* _BRIEF_: A verbatim reproduction of the following listing is required; omit the pictures.

* _DATA SECTION_:
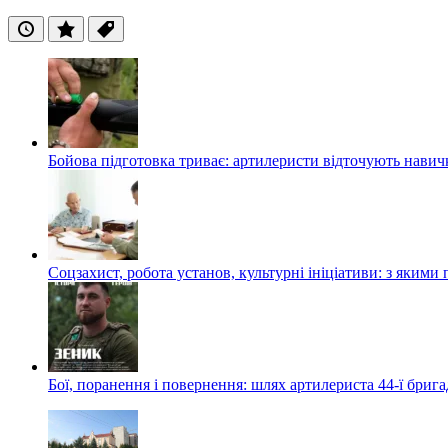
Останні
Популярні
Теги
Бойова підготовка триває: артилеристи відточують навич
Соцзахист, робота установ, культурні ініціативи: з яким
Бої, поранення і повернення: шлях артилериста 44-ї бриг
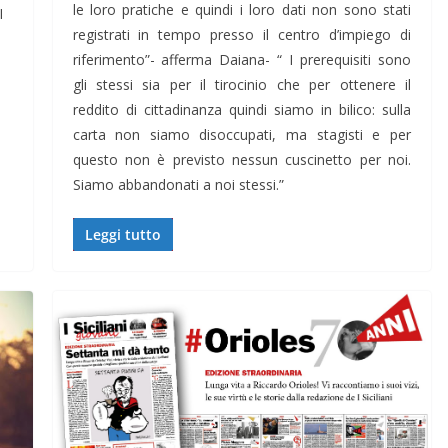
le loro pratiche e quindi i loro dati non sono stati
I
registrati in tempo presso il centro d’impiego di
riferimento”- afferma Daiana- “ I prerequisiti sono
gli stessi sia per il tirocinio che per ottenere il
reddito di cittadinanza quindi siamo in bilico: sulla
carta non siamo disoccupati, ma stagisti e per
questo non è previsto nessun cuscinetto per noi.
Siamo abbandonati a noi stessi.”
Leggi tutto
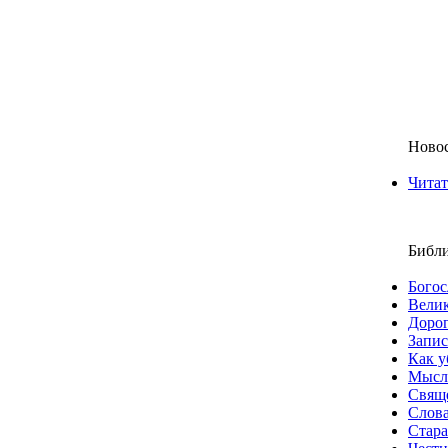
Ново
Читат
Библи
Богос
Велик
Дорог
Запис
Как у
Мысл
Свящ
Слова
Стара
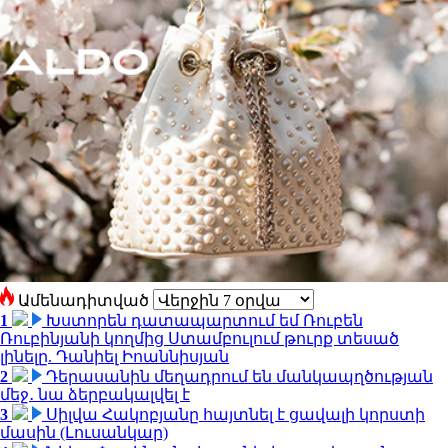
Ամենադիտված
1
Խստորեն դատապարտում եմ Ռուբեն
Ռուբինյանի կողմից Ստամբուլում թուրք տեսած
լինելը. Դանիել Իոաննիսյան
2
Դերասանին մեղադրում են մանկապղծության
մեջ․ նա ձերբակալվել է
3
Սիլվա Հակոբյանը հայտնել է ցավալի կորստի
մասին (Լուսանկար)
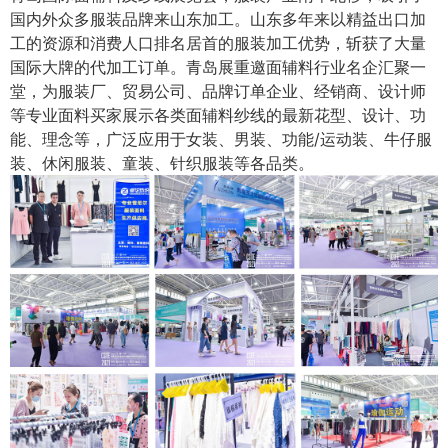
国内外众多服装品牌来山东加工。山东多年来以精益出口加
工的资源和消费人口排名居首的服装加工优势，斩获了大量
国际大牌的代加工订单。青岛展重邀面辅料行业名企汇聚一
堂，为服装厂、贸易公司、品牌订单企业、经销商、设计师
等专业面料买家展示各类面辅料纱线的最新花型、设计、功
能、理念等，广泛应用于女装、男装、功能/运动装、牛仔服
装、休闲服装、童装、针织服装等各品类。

* _ANSWER SECTION_:
Останні
Популярні
Теги
Бойова підготовка триває: артилеристи відточують навич
Соцзахист, робота установ, культурні ініціативи: з яким
Бої, поранення і повернення: шлях артилериста 44-ї бриг
le loro pratiche e quindi i loro dati non sono stati
I
registrati in tempo presso il centro d’impiego di
riferimento”- afferma Daiana- “ I prerequisiti sono
gli stessi sia per il tirocinio che per ottenere il
reddito di cittadinanza quindi siamo in bilico: sulla
carta non siamo disoccupati, ma stagisti e per
questo non è previsto nessun cuscinetto per noi.
Siamo abbandonati a noi stessi.”
Leggi tutto
Ново
Читат
Библи
Богос
Велик
Дорог
Запис
Как у
Мысл
Свящ
Слова
Стара
Ամենադիտված
1
Խստորեն դատապարտում եմ Ռուբեն
Ռուբինյանի կողմից Ստամբուլում թուրք տեսած
լինելը. Դանիել Իոաննիսյան
2
Դերասանին մեղադրում են մանկապղծության
մեջ․ նա ձերբակալվել է
3
Սիլվա Հակոբյանը հայտնել է ցավալի կորստի
մասին (Լուսանկար)
国内外众多服装品牌来山东加工。山东多年来以精益出口加
工的资源和消费人口排名居首的服装加工优势，斩获了大量
国际大牌的代加工订单。青岛展重邀面辅料行业名企汇聚一
堂，为服装厂、贸易公司、品牌订单企业、经销商、设计师
等专业面料买家展示各类面辅料纱线的最新花型、设计、功
能、理念等，广泛应用于女装、男装、功能/运动装、牛仔服
装、休闲服装、童装、针织服装等各品类。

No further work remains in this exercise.